[Opening DOCUMENT SEGMENT section]

José Leonardo Montaña Arévalo

Personal information
- Born: 21 March 1992 (age 34) Bogotá, Colombia
- Height: 1.73 m (5 ft 8 in)
- Weight: 66 kg (146 lb)

Sport
- Country: Colombia
- Sport: Athletics
- Event: Race walking

Medal record
Representing Colombia
Men's athletics
| Event | 1st | 2nd | 3rd |
| World Team Championships (U20) | 0 | 0 | 1 |
| Pan American Cup | 1 | 0 | 0 |
| CAC Games | 0 | 0 | 2 |
| South American Games | 0 | 1 | 0 |
| Bolivarian Games | 0 | 2 | 0 |
| Pan American U20 Championships | 0 | 0 | 1 |
| Pan American Cup (U20) | 1 | 1 | 0 |
| South American U23 Championships | 0 | 1 | 0 |
| Total | 2 | 5 | 4 |
Pan American Cup
| Gold medal – first place | 2023 Managua | 35 km walk |
Central American and Caribbean Games
| Bronze medal – third place | 2014 Veracruz | 20 km walk |
| Bronze medal – third place | 2018 Barranquilla | 50 km walk |
South American Games
| Silver medal – second place | 2014 Santiago | 20,000 m walk |
Bolivarian Games
| Silver medal – second place | 2013 Trujillo | 20 km walk |
| Silver medal – second place | 2022 Valledupar | 20 km walk |
World Team Championships (U20)

[Closing DOCUMENT SEGMENT section]
[Opening SUPPLIED DATA section]

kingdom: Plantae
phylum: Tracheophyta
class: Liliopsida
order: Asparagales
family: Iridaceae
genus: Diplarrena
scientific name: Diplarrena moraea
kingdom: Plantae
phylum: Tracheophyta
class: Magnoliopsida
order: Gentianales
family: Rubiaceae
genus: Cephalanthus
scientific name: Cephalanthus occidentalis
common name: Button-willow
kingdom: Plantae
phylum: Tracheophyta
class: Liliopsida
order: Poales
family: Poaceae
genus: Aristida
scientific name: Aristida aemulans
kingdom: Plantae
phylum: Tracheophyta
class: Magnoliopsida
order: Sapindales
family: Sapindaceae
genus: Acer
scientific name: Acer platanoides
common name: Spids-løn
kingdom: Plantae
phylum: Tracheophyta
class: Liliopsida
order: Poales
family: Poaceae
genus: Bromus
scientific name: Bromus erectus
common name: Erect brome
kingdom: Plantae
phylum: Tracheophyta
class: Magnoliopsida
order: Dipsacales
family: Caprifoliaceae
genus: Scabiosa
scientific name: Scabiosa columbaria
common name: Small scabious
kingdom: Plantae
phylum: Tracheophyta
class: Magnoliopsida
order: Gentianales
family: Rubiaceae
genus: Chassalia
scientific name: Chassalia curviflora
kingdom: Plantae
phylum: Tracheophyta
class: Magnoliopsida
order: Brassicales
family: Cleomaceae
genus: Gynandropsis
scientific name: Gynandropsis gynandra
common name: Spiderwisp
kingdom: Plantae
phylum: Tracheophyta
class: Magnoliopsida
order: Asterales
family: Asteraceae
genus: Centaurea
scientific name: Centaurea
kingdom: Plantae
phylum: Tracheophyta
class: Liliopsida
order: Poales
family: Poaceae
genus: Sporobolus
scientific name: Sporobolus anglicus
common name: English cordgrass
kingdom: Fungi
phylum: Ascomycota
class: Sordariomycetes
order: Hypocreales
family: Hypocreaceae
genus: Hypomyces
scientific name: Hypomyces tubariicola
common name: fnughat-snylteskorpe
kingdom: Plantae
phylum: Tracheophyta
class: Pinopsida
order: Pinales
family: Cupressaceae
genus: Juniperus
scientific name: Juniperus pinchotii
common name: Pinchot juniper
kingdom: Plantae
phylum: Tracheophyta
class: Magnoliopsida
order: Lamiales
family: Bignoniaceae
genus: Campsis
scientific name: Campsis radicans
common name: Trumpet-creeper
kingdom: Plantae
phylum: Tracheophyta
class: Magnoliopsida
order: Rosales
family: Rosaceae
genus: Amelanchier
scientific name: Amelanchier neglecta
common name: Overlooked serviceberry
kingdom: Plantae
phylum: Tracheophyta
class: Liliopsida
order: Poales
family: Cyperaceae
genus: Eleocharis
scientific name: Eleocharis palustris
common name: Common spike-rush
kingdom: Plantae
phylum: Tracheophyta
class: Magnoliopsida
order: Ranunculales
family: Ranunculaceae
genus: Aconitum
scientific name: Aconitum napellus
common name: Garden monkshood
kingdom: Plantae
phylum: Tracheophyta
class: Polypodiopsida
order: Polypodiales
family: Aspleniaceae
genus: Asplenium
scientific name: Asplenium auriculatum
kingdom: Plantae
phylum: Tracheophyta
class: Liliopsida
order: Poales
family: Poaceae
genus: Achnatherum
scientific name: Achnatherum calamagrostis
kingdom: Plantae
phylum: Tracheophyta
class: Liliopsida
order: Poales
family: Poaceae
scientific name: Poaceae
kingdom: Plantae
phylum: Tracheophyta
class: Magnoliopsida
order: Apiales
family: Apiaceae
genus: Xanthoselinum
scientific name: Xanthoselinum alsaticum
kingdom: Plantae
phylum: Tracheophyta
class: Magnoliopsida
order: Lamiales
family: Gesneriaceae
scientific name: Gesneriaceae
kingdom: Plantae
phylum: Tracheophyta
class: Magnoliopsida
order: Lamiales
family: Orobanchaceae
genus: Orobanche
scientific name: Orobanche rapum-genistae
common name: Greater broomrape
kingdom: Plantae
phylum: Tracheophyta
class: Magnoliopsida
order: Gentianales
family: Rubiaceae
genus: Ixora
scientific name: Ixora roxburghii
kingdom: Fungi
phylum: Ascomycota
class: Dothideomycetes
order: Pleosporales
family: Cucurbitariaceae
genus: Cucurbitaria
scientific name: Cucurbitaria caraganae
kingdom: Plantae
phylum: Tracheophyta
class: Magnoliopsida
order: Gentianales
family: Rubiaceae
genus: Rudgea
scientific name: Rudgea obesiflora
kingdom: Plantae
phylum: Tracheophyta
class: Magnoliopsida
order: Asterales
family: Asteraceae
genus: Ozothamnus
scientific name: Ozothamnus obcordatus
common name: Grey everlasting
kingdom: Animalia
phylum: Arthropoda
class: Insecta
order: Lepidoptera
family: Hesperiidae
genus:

[Closing SUPPLIED DATA section]

WORK TASK 1:
Answer these questions from the athlete's profile:
(a) On what date and in what city was José Leonardo Montaña Arévalo born?
(b) In which event did he win gold at the 2023 Pan American Cup in Managua?
(c) How many silver medals does the medal table give as his total?
WORK TASK 2:
Write the next part of the race walker's profile, starting after the final heading, "World Team Championships (U20)".

TASK RESULT 1:
(a) 21 March 1992, in Bogotá, Colombia.
(b) The 35 km walk.
(c) 5.

TASK RESULT 2:
| Bronze medal – third place | 2010 Chihuahua | 10 km walk (team) |
Pan American U20 Championships
| Bronze medal – third place | 2011 Miramar | 10,000 m walk |
Pan American Cup (U20)
| Gold medal – first place | 2011 Envigado | 10 km walk (team) |
| Silver medal – second place | 2011 Envigado | 10 km walk |
South American U23 Championships
| Silver medal – second place | 2012 São Paulo | 20,000 m walk |

= José Leonardo Montaña =

Colombian racewalker

José Leonardo Montaña Arévalo (born 21 March 1992) is a male Colombian racewalker. He competed in the 20 kilometres walk event at the 2015 World Championships in Athletics in Beijing, China.

In 2021, he represented Colombia at the 2020 Summer Olympics and finished 11th in the men's 50 kilometres walk with a season best.